Normally one would expect, as Madam Laverdière knows so well having had a career in the foreign service, that any meeting between two leaders of nations would not be spontaneous. We'd already know the people at the lower levels, and we would already have worked out what the two leaders will essentially agree to and discuss.
Mr. Trump doesn't seem to have a great deal of confidence in his current state department, and one has the impression that he might go into a meeting with Mr. Kim without a notion of how this is going to play out. This strikes me as extremely dangerous in terms of the consequences, because if there's a diplomatic failure and the people at the top fail, that's the end of diplomatic process. The next step is Mr. Bolton suggesting, as he has already done in writing, that the American interest is key. He says that if a nation is threatening the United States, the United States has a requirement to act militarily to remove that threat, regardless of the consequences. Any military action by the United States in North Korea would have consequences that I don't even want to think about. It's too devastating for the people in North Korea, South Korea, and all around.

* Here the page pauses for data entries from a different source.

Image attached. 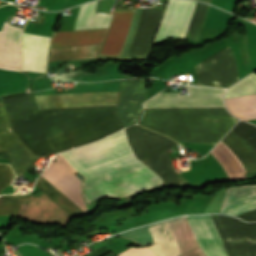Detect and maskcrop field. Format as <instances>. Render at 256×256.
<instances>
[{
	"instance_id": "18",
	"label": "crop field",
	"mask_w": 256,
	"mask_h": 256,
	"mask_svg": "<svg viewBox=\"0 0 256 256\" xmlns=\"http://www.w3.org/2000/svg\"><path fill=\"white\" fill-rule=\"evenodd\" d=\"M100 45L51 49L50 60H72L97 57Z\"/></svg>"
},
{
	"instance_id": "1",
	"label": "crop field",
	"mask_w": 256,
	"mask_h": 256,
	"mask_svg": "<svg viewBox=\"0 0 256 256\" xmlns=\"http://www.w3.org/2000/svg\"><path fill=\"white\" fill-rule=\"evenodd\" d=\"M125 130L89 145L62 153L69 163L127 144ZM130 149L129 144L71 163L76 168L84 164ZM43 173L49 182L85 211L79 192V178L74 169L59 155ZM87 177L85 192L88 202L104 196L122 197L163 185L161 178L132 150L76 168Z\"/></svg>"
},
{
	"instance_id": "21",
	"label": "crop field",
	"mask_w": 256,
	"mask_h": 256,
	"mask_svg": "<svg viewBox=\"0 0 256 256\" xmlns=\"http://www.w3.org/2000/svg\"><path fill=\"white\" fill-rule=\"evenodd\" d=\"M14 176L9 165L0 164V190L10 184Z\"/></svg>"
},
{
	"instance_id": "8",
	"label": "crop field",
	"mask_w": 256,
	"mask_h": 256,
	"mask_svg": "<svg viewBox=\"0 0 256 256\" xmlns=\"http://www.w3.org/2000/svg\"><path fill=\"white\" fill-rule=\"evenodd\" d=\"M96 2L80 7L74 30L90 29ZM111 16L95 13L91 29L108 27ZM107 29L53 32L50 47L102 43Z\"/></svg>"
},
{
	"instance_id": "10",
	"label": "crop field",
	"mask_w": 256,
	"mask_h": 256,
	"mask_svg": "<svg viewBox=\"0 0 256 256\" xmlns=\"http://www.w3.org/2000/svg\"><path fill=\"white\" fill-rule=\"evenodd\" d=\"M189 95L158 93L145 102L144 108L224 106L223 91L216 88L186 86Z\"/></svg>"
},
{
	"instance_id": "3",
	"label": "crop field",
	"mask_w": 256,
	"mask_h": 256,
	"mask_svg": "<svg viewBox=\"0 0 256 256\" xmlns=\"http://www.w3.org/2000/svg\"><path fill=\"white\" fill-rule=\"evenodd\" d=\"M144 110L138 124L183 142L215 145L238 121L225 107Z\"/></svg>"
},
{
	"instance_id": "12",
	"label": "crop field",
	"mask_w": 256,
	"mask_h": 256,
	"mask_svg": "<svg viewBox=\"0 0 256 256\" xmlns=\"http://www.w3.org/2000/svg\"><path fill=\"white\" fill-rule=\"evenodd\" d=\"M118 91L34 96L38 109L115 104Z\"/></svg>"
},
{
	"instance_id": "4",
	"label": "crop field",
	"mask_w": 256,
	"mask_h": 256,
	"mask_svg": "<svg viewBox=\"0 0 256 256\" xmlns=\"http://www.w3.org/2000/svg\"><path fill=\"white\" fill-rule=\"evenodd\" d=\"M201 217L211 216L196 215L173 218L123 232L119 235L127 236L142 244L154 243L149 227L180 219ZM168 224L182 254L200 246L207 256H227L221 246L223 243L211 218L187 219Z\"/></svg>"
},
{
	"instance_id": "13",
	"label": "crop field",
	"mask_w": 256,
	"mask_h": 256,
	"mask_svg": "<svg viewBox=\"0 0 256 256\" xmlns=\"http://www.w3.org/2000/svg\"><path fill=\"white\" fill-rule=\"evenodd\" d=\"M0 150H5L14 172L26 171L35 156L25 147L10 127L0 100Z\"/></svg>"
},
{
	"instance_id": "7",
	"label": "crop field",
	"mask_w": 256,
	"mask_h": 256,
	"mask_svg": "<svg viewBox=\"0 0 256 256\" xmlns=\"http://www.w3.org/2000/svg\"><path fill=\"white\" fill-rule=\"evenodd\" d=\"M195 3L194 1L188 0H169L154 43L171 38H184ZM208 7V5L200 2L196 3L185 38L199 39Z\"/></svg>"
},
{
	"instance_id": "14",
	"label": "crop field",
	"mask_w": 256,
	"mask_h": 256,
	"mask_svg": "<svg viewBox=\"0 0 256 256\" xmlns=\"http://www.w3.org/2000/svg\"><path fill=\"white\" fill-rule=\"evenodd\" d=\"M50 38L34 36L23 33L22 51L23 64L22 70H33L45 72Z\"/></svg>"
},
{
	"instance_id": "20",
	"label": "crop field",
	"mask_w": 256,
	"mask_h": 256,
	"mask_svg": "<svg viewBox=\"0 0 256 256\" xmlns=\"http://www.w3.org/2000/svg\"><path fill=\"white\" fill-rule=\"evenodd\" d=\"M232 131L243 138L256 155V126L240 121Z\"/></svg>"
},
{
	"instance_id": "9",
	"label": "crop field",
	"mask_w": 256,
	"mask_h": 256,
	"mask_svg": "<svg viewBox=\"0 0 256 256\" xmlns=\"http://www.w3.org/2000/svg\"><path fill=\"white\" fill-rule=\"evenodd\" d=\"M247 172L256 171V158L251 147L232 131L223 139ZM221 141L211 152L227 174L246 172L234 153Z\"/></svg>"
},
{
	"instance_id": "22",
	"label": "crop field",
	"mask_w": 256,
	"mask_h": 256,
	"mask_svg": "<svg viewBox=\"0 0 256 256\" xmlns=\"http://www.w3.org/2000/svg\"><path fill=\"white\" fill-rule=\"evenodd\" d=\"M116 256H156L148 248H129Z\"/></svg>"
},
{
	"instance_id": "2",
	"label": "crop field",
	"mask_w": 256,
	"mask_h": 256,
	"mask_svg": "<svg viewBox=\"0 0 256 256\" xmlns=\"http://www.w3.org/2000/svg\"><path fill=\"white\" fill-rule=\"evenodd\" d=\"M16 134L36 156L93 142L124 128L116 106L36 111L31 92L2 97Z\"/></svg>"
},
{
	"instance_id": "17",
	"label": "crop field",
	"mask_w": 256,
	"mask_h": 256,
	"mask_svg": "<svg viewBox=\"0 0 256 256\" xmlns=\"http://www.w3.org/2000/svg\"><path fill=\"white\" fill-rule=\"evenodd\" d=\"M227 109L244 120L256 119V94L225 99Z\"/></svg>"
},
{
	"instance_id": "24",
	"label": "crop field",
	"mask_w": 256,
	"mask_h": 256,
	"mask_svg": "<svg viewBox=\"0 0 256 256\" xmlns=\"http://www.w3.org/2000/svg\"><path fill=\"white\" fill-rule=\"evenodd\" d=\"M180 256H206L204 254V252L200 249V247L192 250V251H189L183 255H180Z\"/></svg>"
},
{
	"instance_id": "16",
	"label": "crop field",
	"mask_w": 256,
	"mask_h": 256,
	"mask_svg": "<svg viewBox=\"0 0 256 256\" xmlns=\"http://www.w3.org/2000/svg\"><path fill=\"white\" fill-rule=\"evenodd\" d=\"M256 208V185L227 187L221 212L239 215Z\"/></svg>"
},
{
	"instance_id": "15",
	"label": "crop field",
	"mask_w": 256,
	"mask_h": 256,
	"mask_svg": "<svg viewBox=\"0 0 256 256\" xmlns=\"http://www.w3.org/2000/svg\"><path fill=\"white\" fill-rule=\"evenodd\" d=\"M22 30L4 22L1 30L0 68L20 71Z\"/></svg>"
},
{
	"instance_id": "5",
	"label": "crop field",
	"mask_w": 256,
	"mask_h": 256,
	"mask_svg": "<svg viewBox=\"0 0 256 256\" xmlns=\"http://www.w3.org/2000/svg\"><path fill=\"white\" fill-rule=\"evenodd\" d=\"M163 11L142 10L129 56H146ZM133 10L116 11L105 45L100 54L120 56L130 26Z\"/></svg>"
},
{
	"instance_id": "11",
	"label": "crop field",
	"mask_w": 256,
	"mask_h": 256,
	"mask_svg": "<svg viewBox=\"0 0 256 256\" xmlns=\"http://www.w3.org/2000/svg\"><path fill=\"white\" fill-rule=\"evenodd\" d=\"M45 194H47L55 203H57L71 217L83 212L69 198L55 188L41 175L36 184ZM27 195H2L0 196V214L16 216L31 199Z\"/></svg>"
},
{
	"instance_id": "6",
	"label": "crop field",
	"mask_w": 256,
	"mask_h": 256,
	"mask_svg": "<svg viewBox=\"0 0 256 256\" xmlns=\"http://www.w3.org/2000/svg\"><path fill=\"white\" fill-rule=\"evenodd\" d=\"M132 150L140 160L166 152L175 143L173 140L138 125L125 129ZM164 183H182L172 168L168 152L142 160Z\"/></svg>"
},
{
	"instance_id": "19",
	"label": "crop field",
	"mask_w": 256,
	"mask_h": 256,
	"mask_svg": "<svg viewBox=\"0 0 256 256\" xmlns=\"http://www.w3.org/2000/svg\"><path fill=\"white\" fill-rule=\"evenodd\" d=\"M256 93V76L253 73L225 92V98Z\"/></svg>"
},
{
	"instance_id": "23",
	"label": "crop field",
	"mask_w": 256,
	"mask_h": 256,
	"mask_svg": "<svg viewBox=\"0 0 256 256\" xmlns=\"http://www.w3.org/2000/svg\"><path fill=\"white\" fill-rule=\"evenodd\" d=\"M236 217H239L245 221H256V210L244 213Z\"/></svg>"
},
{
	"instance_id": "25",
	"label": "crop field",
	"mask_w": 256,
	"mask_h": 256,
	"mask_svg": "<svg viewBox=\"0 0 256 256\" xmlns=\"http://www.w3.org/2000/svg\"><path fill=\"white\" fill-rule=\"evenodd\" d=\"M203 2H207V3H210V0H201Z\"/></svg>"
}]
</instances>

From that point of view, it's a great concern. I cannot imagine the North Korean regime sincerely agreeing to remove its nuclear threat, nor can I see us giving a security assurance to that regime, because it is so unbelievably appalling in the way it treats its own people, and in terms of food security and repressiveness. Even if we gave them an assurance, could we in good conscience simply allow that regime to continue as it has, as one of the most repressive, dangerous, and failed regimes currently on the planet?
For all these reasons, I'm not able to see a way forward that would lead to a happy resolution, except, as I said, for the possibility of reunification of North Korea and South Korea.